“Thank you,” you parried gravely, “but so old a volume can hardly be lacking in association. I think we must be going.”
I took you down to the carriage, and Mrs. Blodgett kindly offered me the fourth seat. You were absolutely silent in the drive up-town, and I was scarcely less so as I tried to read your thoughts. What feelings had that scrap of writing stirred in you?
I have often since then recalled our parting words that afternoon, and wondered if I allowed a mere scruple—a cobweb that a stronger man would have brushed aside without a second thought—to wreck my life. If I had taken what you offered? Perhaps the time might have come when I could have told you of my trick, and you would have forgiven it. Perhaps—
You said to me graciously, when we separated at your door, “I shall be very happy, Dr. Hartzmann, if you will come to see me.”
I flushed with pleasure, for I felt it was not a privilege you gave to many. But even as I hesitated for words with which to express my gratitude, I realized that I had no moral right to gain your hospitality by means of my false name; and when I spoke it was to respond, “I thank you for the favor most deeply, Miss Walton, but I am too busy a man for social calls.”

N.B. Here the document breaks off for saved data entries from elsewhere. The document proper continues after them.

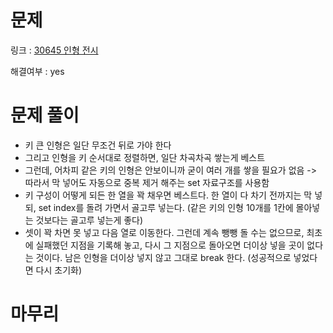 # 문제
링크 : [30645 인형 전시](https://www.acmicpc.net/problem/문제번호)

해결여부 : yes

# 문제 풀이
- 키 큰 인형은 일단 무조건 뒤로 가야 한다
- 그리고 인형을 키 순서대로 정렬하면, 일단 차곡차곡 쌓는게 베스트
- 그런데, 어차피 같은 키의 인형은 안보이니까 굳이 여러 개를 쌓을 필요가 없음 -> 따라서 막 넣어도 자동으로 중복 제거 해주는 set 자료구조를 사용함
- 키 구성이 어떻게 되든 한 열을 꽉 채우면 베스트다. 한 열이 다 차기 전까지는 막 넣되, set index를 돌려 가면서 골고루 넣는다. (같은 키의 인형 10개를 1칸에 몰아넣는 것보다는 골고루 넣는게 좋다)
- 셋이 꽉 차면 못 넣고 다음 열로 이동한다. 그런데 계속 뺑뺑 돌 수는 없으므로, 최초에 실패했던 지점을 기록해 놓고, 다시 그 지점으로 돌아오면 더이상 넣을 곳이 없다는 것이다. 남은 인형을 더이상 넣지 않고 그대로 break 한다. (성공적으로 넣었다면 다시 초기화)

# 마무리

Oh, my darling, if you had known what those few words cost me, and the struggle it was to keep my voice steady as I spoke them! For I knew you could only take them to mean that I declined your friendship. Hide my shame as I might try to do, I could not escape its pains. God keep you from such suffering, Maizie, and good-night.
XIV
March 5. Though I committed the rudeness of refusing to call, you never in our subsequent intercourse varied your manner by the slightest shade, treating me always with a courtesy I ill deserved. After such a rebuff, it is true, you were too self-respecting to offer me again any favor tending to a better acquaintance, but otherwise you bore yourself towards me as you did towards the thousand other men whom you were obliged to meet.
Your life as a social favorite, and mine as a literary hack, gave little opportunity for our seeing each other, yet we met far more frequently than would have seemed possible. Occasionally I found you at the Blodgetts’, though not as often as our informal footing in that household had led me to hope; for you were in such social demand that your morning hours were the time you usually took to run in upon them. But now and then we lunched or dined there, and Mrs. Blodgett little dreamed how willingly I obeyed her positive command that I was to come to every one of her afternoons when Agnes told me that you were to receive or pour tea. Little I had of your attention, for you were a magnet to many, but I could stand near you and could watch and listen, and that was happiness.